Speaking to CNBC earlier this month, ECB member Jens Weidmann said that changes to central bank’s government bond-buying program could be implemented in an effort to calm bond markets.

However, this is a tricky issue for the central bank, which cannot be seen to act directly to address bond yields as this isn’t part of its mandate. Any such moves could spark criticism that it is protecting euro zone governments from market dynamics, and raise expectations that it could always act when yields rise.

“We are not doing yield curve control,” ECB President Christine Lagarde said at a press conference Thursday.

Overall, the risks surrounding the euro area growth outlook over the medium term have become more balanced.

Christine Lagarde

ECB President

The central bank also decided to keep interest rates unchanged.

Economic outlook

Back in December, the ECB forecast that gross domestic product (GDP) in the euro zone would rise by 3.9% this year and 4.2% in 2022. In its latest estimates out on Thursday, the ECB revised its GDP for 2021 to 4% and to 4.1% for 2022.

“Looking ahead, the ongoing vaccination campaigns, together with the gradual relaxation of containment measures – barring any further adverse developments related to the pandemic – underpin the expectation of a firm rebound in economic activity in the course of 2021,” Lagarde said.

However, she noted that the ongoing pandemic continues to pose a risk to the economy and added that consumers remain cautious about the outlook.

“Overall, the risks surrounding the euro area growth outlook over the medium term have become more balanced,” Lagarde said, mentioning vaccination campaigns, fiscal stimulus and better prospects for global demand.

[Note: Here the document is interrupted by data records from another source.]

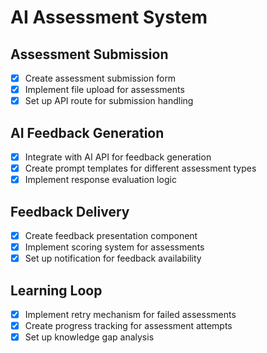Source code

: # AI Assessment System

## Assessment Submission
- [x] Create assessment submission form
- [x] Implement file upload for assessments
- [x] Set up API route for submission handling

## AI Feedback Generation
- [x] Integrate with AI API for feedback generation
- [x] Create prompt templates for different assessment types
- [x] Implement response evaluation logic

## Feedback Delivery
- [x] Create feedback presentation component
- [x] Implement scoring system for assessments
- [x] Set up notification for feedback availability

## Learning Loop
- [x] Implement retry mechanism for failed assessments
- [x] Create progress tracking for assessment attempts
- [x] Set up knowledge gap analysis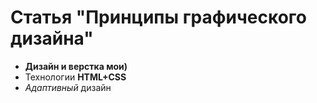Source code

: <div>
  <h1>Статья "Принципы графического дизайна"</h1>
  <ul>
    <li><b>Дизайн и верстка мои)</b></li>
    <li>Технологии <b>HTML+CSS</b></li>
    <li><i>Адаптивный</i> дизайн</li>
  </ul>
</div>
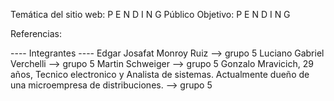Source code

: Temática del sitio web:  P E N D I N G
Público Objetivo: P E N D I N G

Referencias:

---- Integrantes ----
Edgar Josafat Monroy Ruiz --> grupo 5
Luciano Gabriel Verchelli --> grupo 5
Martin Schweiger --> grupo 5
Gonzalo Mravicich, 29 años, Tecnico electronico y Analista de sistemas. Actualmente dueño de una microempresa de distribuciones. --> grupo 5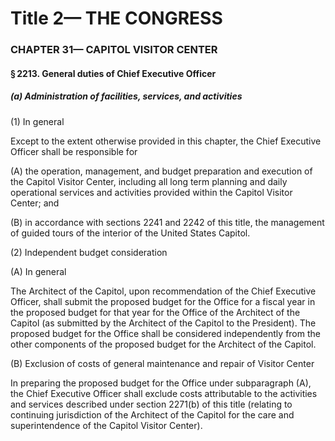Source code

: 
# Title 2— THE CONGRESS
### CHAPTER 31— CAPITOL VISITOR CENTER
#### § 2213. General duties of Chief Executive Officer
##### (a) Administration of facilities, services, and activities

(1) In general

Except to the extent otherwise provided in this chapter, the Chief Executive Officer shall be responsible for

(A) the operation, management, and budget preparation and execution of the Capitol Visitor Center, including all long term planning and daily operational services and activities provided within the Capitol Visitor Center; and

(B) in accordance with sections 2241 and 2242 of this title, the management of guided tours of the interior of the United States Capitol.

(2) Independent budget consideration

(A) In general

The Architect of the Capitol, upon recommendation of the Chief Executive Officer, shall submit the proposed budget for the Office for a fiscal year in the proposed budget for that year for the Office of the Architect of the Capitol (as submitted by the Architect of the Capitol to the President). The proposed budget for the Office shall be considered independently from the other components of the proposed budget for the Architect of the Capitol.

(B) Exclusion of costs of general maintenance and repair of Visitor Center

In preparing the proposed budget for the Office under subparagraph (A), the Chief Executive Officer shall exclude costs attributable to the activities and services described under section 2271(b) of this title (relating to continuing jurisdiction of the Architect of the Capitol for the care and superintendence of the Capitol Visitor Center).
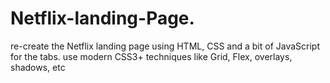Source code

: # Netflix-landing-Page.

 re-create the Netflix landing page using HTML, CSS and a bit of JavaScript for the tabs. 
 use modern CSS3+ techniques like Grid, Flex, overlays, shadows, etc

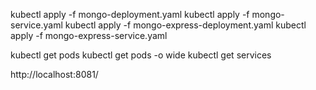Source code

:kubectl apply -f mongo-deployment.yaml
kubectl apply -f mongo-service.yaml 
kubectl apply -f mongo-express-deployment.yaml 
kubectl apply -f mongo-express-service.yaml 

kubectl get pods
kubectl get pods -o wide
kubectl get services

http://localhost:8081/
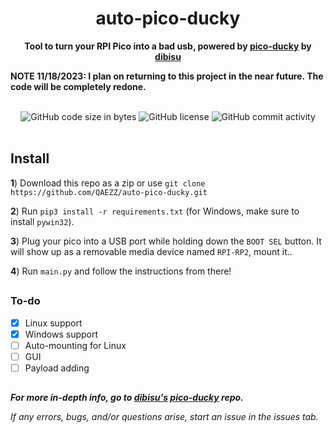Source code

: <h1 align="center">auto-pico-ducky</h1>

<div align="center">
  <strong>Tool to turn your RPI Pico into a bad usb, powered by <a href="https://github.com/dbisu/pico-ducky">pico-ducky</a> by <a href="https://github.com/dbisu">dibisu</a></strong>
</div>

**NOTE 11/18/2023: I plan on returning to this project in the near future. The code will be completely redone.**

<br />

<div align="center">
  <img alt="GitHub code size in bytes" src="https://img.shields.io/github/languages/code-size/QAEZZ/auto-pico-ducky">
  <img alt="GitHub license" src="https://img.shields.io/github/license/QAEZZ/auto-pico-ducky">
  <img alt="GitHub commit activity" src="https://img.shields.io/github/commit-activity/m/QAEZZ/auto-pico-ducky">
</div>

<br />

## Install

__1__) Download this repo as a zip or use ``git clone https://github.com/QAEZZ/auto-pico-ducky.git``

__2__) Run ``pip3 install -r requirements.txt`` (for Windows, make sure to install ``pywin32``).

__3__) Plug your pico into a USB port while holding down the `BOOT SEL` button. It will show up as a removable media device named `RPI-RP2`, mount it..

__4__) Run ``main.py`` and follow the instructions from there!

##

### To-do
- [x] Linux support
- [x] Windows support
- [ ] Auto-mounting for Linux
- [ ] GUI
- [ ] Payload adding

##

***For more in-depth info, go to <a href="https://github.com/dbisu">dibisu's</a> <a href="https://github.com/dbisu/pico-ducky">pico-ducky</a> repo.***

*If any errors, bugs, and/or questions arise, start an issue in the issues tab.*
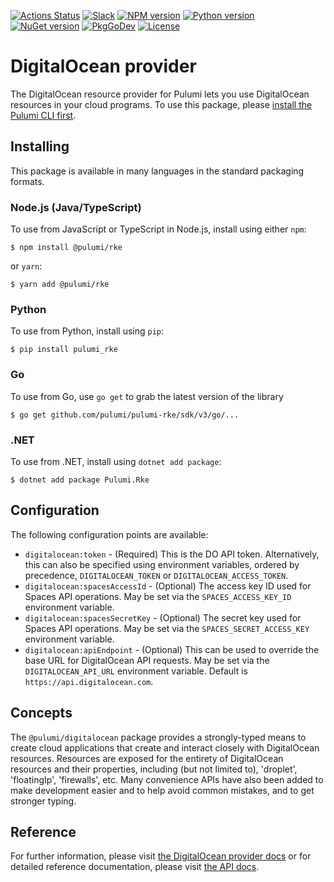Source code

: [![Actions Status](https://github.com/pulumi/pulumi-rke/workflows/master/badge.svg)](https://github.com/pulumi/pulumi-rke/actions)
[![Slack](http://www.pulumi.com/images/docs/badges/slack.svg)](https://slack.pulumi.com)
[![NPM version](https://badge.fury.io/js/%40pulumi%2Frke.svg)](https://www.npmjs.com/package/@pulumi/rke)
[![Python version](https://badge.fury.io/py/pulumi-rke.svg)](https://pypi.org/project/pulumi-rke)
[![NuGet version](https://badge.fury.io/nu/pulumi.rke.svg)](https://badge.fury.io/nu/pulumi.rke)
[![PkgGoDev](https://pkg.go.dev/badge/github.com/pulumi/pulumi-rke/sdk/v3/go)](https://pkg.go.dev/github.com/pulumi/pulumi-rke/sdk/v3/go)
[![License](https://img.shields.io/npm/l/%40pulumi%2Fpulumi.svg)](https://github.com/pulumi/pulumi-rke/blob/master/LICENSE)

# DigitalOcean provider

The DigitalOcean resource provider for Pulumi lets you use DigitalOcean resources in your cloud programs.  To use
this package, please [install the Pulumi CLI first](https://pulumi.io/).

## Installing

This package is available in many languages in the standard packaging formats.

### Node.js (Java/TypeScript)

To use from JavaScript or TypeScript in Node.js, install using either `npm`:

    $ npm install @pulumi/rke

or `yarn`:

    $ yarn add @pulumi/rke

### Python

To use from Python, install using `pip`:

    $ pip install pulumi_rke

### Go

To use from Go, use `go get` to grab the latest version of the library

    $ go get github.com/pulumi/pulumi-rke/sdk/v3/go/...

### .NET

To use from .NET, install using `dotnet add package`:

    $ dotnet add package Pulumi.Rke

## Configuration

The following configuration points are available:

- `digitalocean:token` - (Required) This is the DO API token. Alternatively, this can also be specified using environment
  variables, ordered by precedence, `DIGITALOCEAN_TOKEN` or `DIGITALOCEAN_ACCESS_TOKEN`.
- `digitalocean:spacesAccessId` - (Optional) The access key ID used for Spaces API operations. May be set via the
  `SPACES_ACCESS_KEY_ID` environment variable.
- `digitalocean:spacesSecretKey` - (Optional) The secret key used for Spaces API operations. May be set via the
  `SPACES_SECRET_ACCESS_KEY` environment variable.
- `digitalocean:apiEndpoint` - (Optional) This can be used to override the base URL for DigitalOcean API requests. May
  be set via the `DIGITALOCEAN_API_URL` environment variable. Default is `https://api.digitalocean.com`.

## Concepts

The `@pulumi/digitalocean` package provides a strongly-typed means to create cloud applications that create and interact
closely with DigitalOcean resources.  Resources are exposed for the entirety of DigitalOcean resources and their
properties, including (but not limited to), 'droplet', 'floatingIp', 'firewalls', etc.  Many convenience APIs have also
been added to make development easier and to help avoid common mistakes, and to get stronger typing.

## Reference

For further information, please visit [the DigitalOcean provider docs](https://www.pulumi.com/docs/intro/cloud-providers/digitalocean) or for detailed reference documentation, please visit [the API docs](https://www.pulumi.com/docs/reference/pkg/digitalocean).

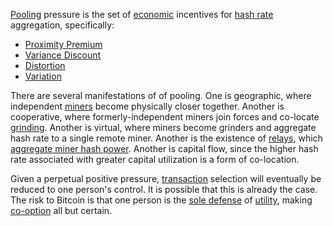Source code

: [Pooling](Glossary#pooling) pressure is the set of [economic](Glossary#economic) incentives for [hash rate](Glossary#hash-rate) aggregation, specifically:

* [Proximity Premium](Proximity-Premium-Flaw)
* [Variance Discount](Variance-Discount-Flaw)
* [Distortion](Glossary#distortion)
* [Variation](Glossary#variation)

There are several manifestations of of pooling. One is geographic, where independent [miners](Glossary#miner) become physically closer together. Another is cooperative, where formerly-independent miners join forces and co-locate [grinding](Glossary#grinding). Another is virtual, where miners become grinders and aggregate hash rate to a single remote miner. Another is the existence of [relays](Glossary#relays), which [aggregate miner hash power](Relay-Fallacy). Another is capital flow, since the higher hash rate associated with greater capital utilization is a form of co-location. 

Given a perpetual positive pressure, [transaction](Glossary#transaction) selection will eventually be reduced to one person's control. It is possible that this is already the case. The risk to Bitcoin is that one person is the [sole defense](Risk-Sharing-Principle) of [utility](Glossary#utility), making [co-option](Glossary#co-option) all but certain.
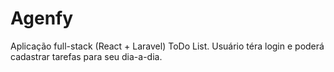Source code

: # Agenfy
 Aplicação full-stack (React + Laravel) ToDo List. Usuário téra login e poderá cadastrar tarefas para seu dia-a-dia.

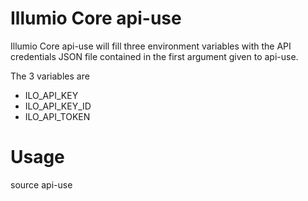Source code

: # Illumio Core api-use

Illumio Core api-use will fill three environment variables with the API credentials JSON file contained in the first argument given to api-use.

The 3 variables are

* ILO_API_KEY
* ILO_API_KEY_ID
* ILO_API_TOKEN

# Usage

  source api-use <file with API key generated by Illumio Core PCE>
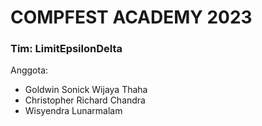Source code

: # COMPFEST ACADEMY 2023

<h3>Tim: LimitEpsilonDelta</h3>

Anggota:
- Goldwin Sonick Wijaya Thaha
- Christopher Richard Chandra
- Wisyendra Lunarmalam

Some EU countries remain in lockdown and others have tough social restrictions still in place. In addition, the rollout of Covid vaccines has been slow in the region. This could add further pressure on the 19 euro zone economies, and hinder their economic recoveries.

The ECB has called on the various governments to step up their fiscal responses, arguing that the burden cannot lie solely on the shoulders of the central bank. The European Union agreed to an unprecedented level of fiscal stimulus last year, but these funds are only due to be disbursed from this summer onward.

On Thursday, Lagarde spoke about “the importance of (these funds) becoming operational without delay.”

In terms of inflation, the ECB expects some volatility in the coming months.

“On the basis of current oil futures prices, headline inflation is likely to increase in the coming months, but some volatility is expected throughout the year reflecting the changing dynamics of the factors currently pushing inflation up. These factors can be expected to fade out of annual inflation rates early next year,” Lagarde said.

The ECB estimates an inflation rate of 1.5% in 2021 and of 1.2% in 2022. The ECB’s mandate is to keep prices lower but close to 2% over the medium term.

Market reaction

Euro zone banks experienced a sell-off on the back of the ECB’s comments. The sector fell more than 1% shortly after the central bank issued its latest decision.

The dovish stance of the central bank could mean that lenders in the region will continue to struggle in the low interest rate environment.